━━━ Kutipan Teks ━━━
Fenomena Kegagalan Konversi Sistem di Suatu Organisasi
Konversi sistem merupakan tahapan yang digunakan
untuk mengoperasikan sistem baru dalam rangka menggantikan sistem lama atau
proses pengubahan dari sistem lama ke sistem baru. Derajat kesulitan dan kompleksitas
dalam pengkoversian dari sistem lama ke baru tergantung pada sejumlah faktor.
Jika sistem baru merupakan paket perangkat lunak terbungkus (canned)
yang akan berjalan pada komputernya yang baru, maka konversi akan relatif lebih
mudah. Sementara jika konversi memanfaatkan perangkat lunak terkustomisasi
baru, database baru, perangkat komputer dan perangkat lunak kendali baru,
jaringan baru dan perubahan drastis dalam prosedurnya, maka konversi menjadi
agak sulit dan menantang.
Sering kali organisasi melakukan kesalahan dalam
melakukan pengalihan dari suatu sistem lama ke sistem baru (konversi sistem),
dan hal ini tentunya dapat berakibat fatal bagi organisasi. Fenomena ini
terjadi karena dengan adanya perubahan dari sistem lama ke sistem baru maka
akan terjadi keadaan dimana karyawan menghadapi masa transisi, yaitu keharusan
menjalani adaptasi yang dapat berupa adaptasi teknikal (skill, kompetensi,
proses kerja), kultural (perilaku, mind set, komitment) dan politikal
(munculnya isu efisiensi karyawan/PHK, sponsorship/dukungan top
management). Dengan adanya ketiga hal ini maka terjadi saling tuding di
dalam organisasi, dimana manajemen puncak menyalahkan bawahan yang bertanggung
jawab, konsultan, vendor bahkan terkadang peranti teknologi informasi itu sendiri.
━━━
* [Tugas 1]: Hitung berapa baris dalam entri yang memuat kata "across", dengan huruf besar dan kecil dibedakan. Tulis angkanya saja.
━━━ Masukan Tugas Ini ━━━
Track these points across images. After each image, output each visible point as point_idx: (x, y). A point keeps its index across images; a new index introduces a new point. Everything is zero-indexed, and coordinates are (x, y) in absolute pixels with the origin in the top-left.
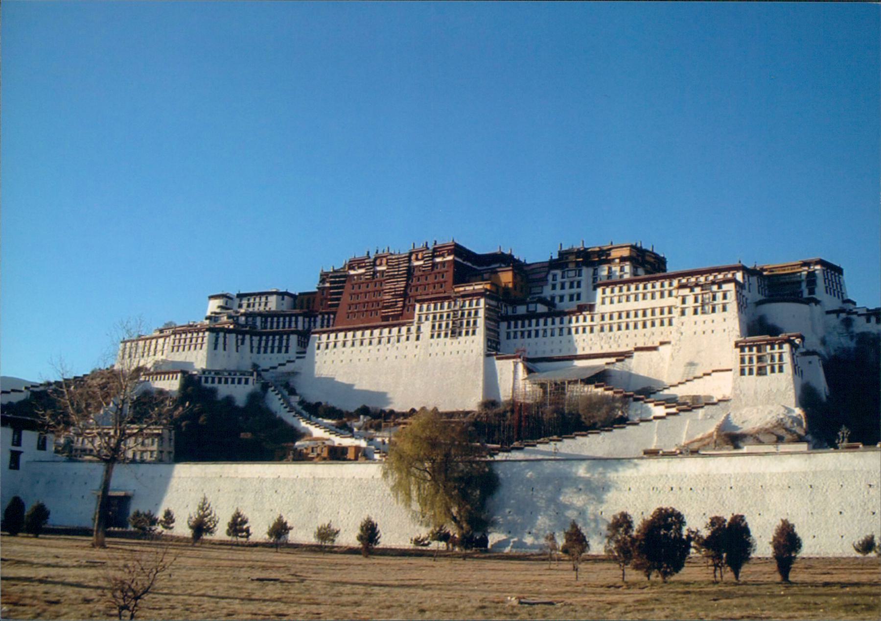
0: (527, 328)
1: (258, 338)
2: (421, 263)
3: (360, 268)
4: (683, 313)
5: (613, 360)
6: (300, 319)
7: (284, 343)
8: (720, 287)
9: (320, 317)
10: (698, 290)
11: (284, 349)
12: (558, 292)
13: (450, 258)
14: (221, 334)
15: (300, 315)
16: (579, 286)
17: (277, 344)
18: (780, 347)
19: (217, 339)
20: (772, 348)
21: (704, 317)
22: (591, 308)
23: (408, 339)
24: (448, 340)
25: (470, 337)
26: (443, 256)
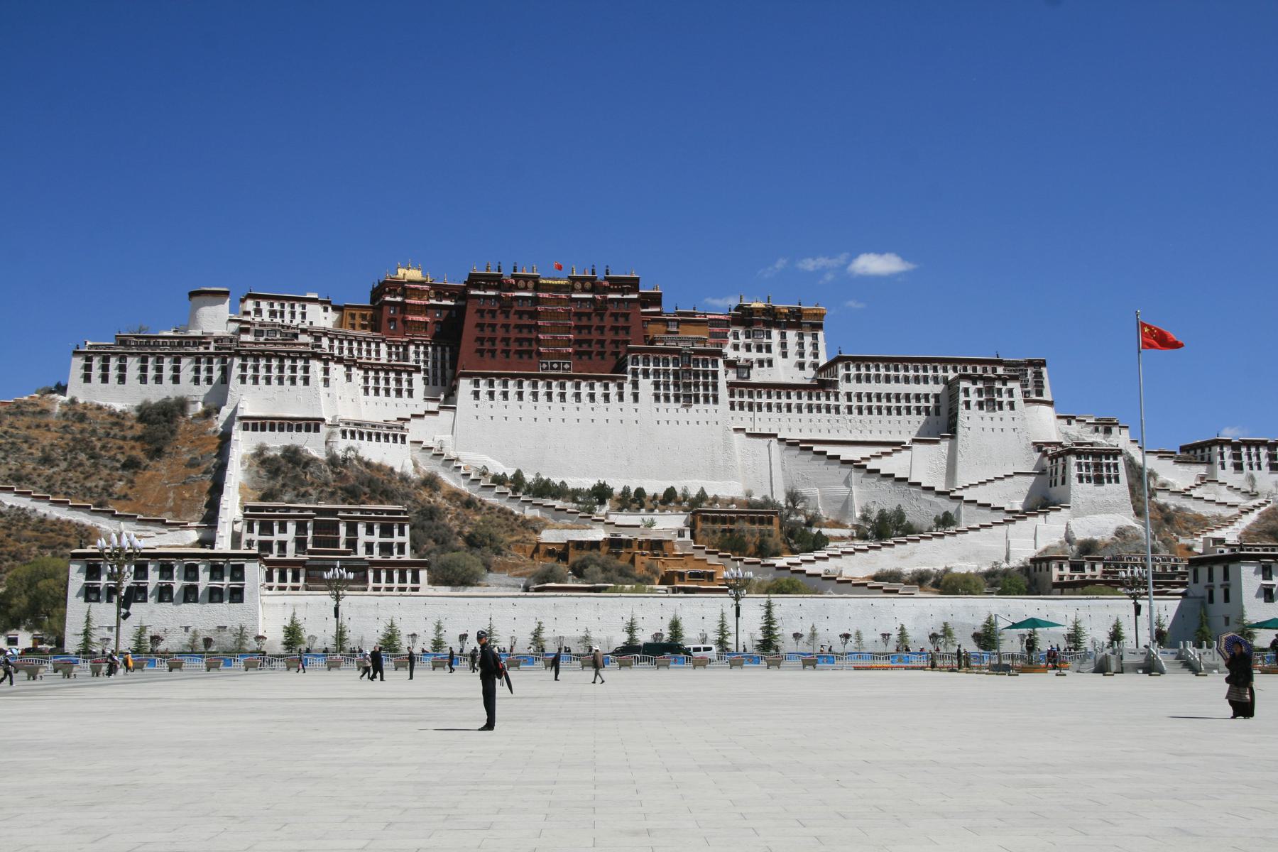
0: (757, 400)
1: (361, 373)
2: (590, 296)
3: (485, 288)
4: (967, 404)
5: (889, 449)
6: (383, 347)
7: (405, 385)
8: (1005, 384)
9: (412, 348)
10: (980, 385)
11: (405, 394)
12: (742, 355)
13: (635, 296)
14: (331, 364)
15: (384, 341)
16: (769, 349)
17: (393, 384)
18: (1115, 458)
19: (326, 371)
20: (1107, 458)
21: (992, 414)
22: (834, 384)
23: (621, 398)
24: (678, 406)
25: (711, 406)
26: (622, 291)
━━━
* [Tugas 2]: Salin tanpa perubahan bagian teks tentang kegagalan konversi sistem yang dibuka dengan kata-kata "Fenomena Kegagalan Konversi" dan ditutup dengan "pada sejumlah faktor.".

* [Jawaban Lengkap 1]: 1

* [Jawaban Lengkap 2]:
Fenomena Kegagalan Konversi Sistem di Suatu Organisasi
Konversi sistem merupakan tahapan yang digunakan
untuk mengoperasikan sistem baru dalam rangka menggantikan sistem lama atau
proses pengubahan dari sistem lama ke sistem baru. Derajat kesulitan dan kompleksitas
dalam pengkoversian dari sistem lama ke baru tergantung pada sejumlah faktor.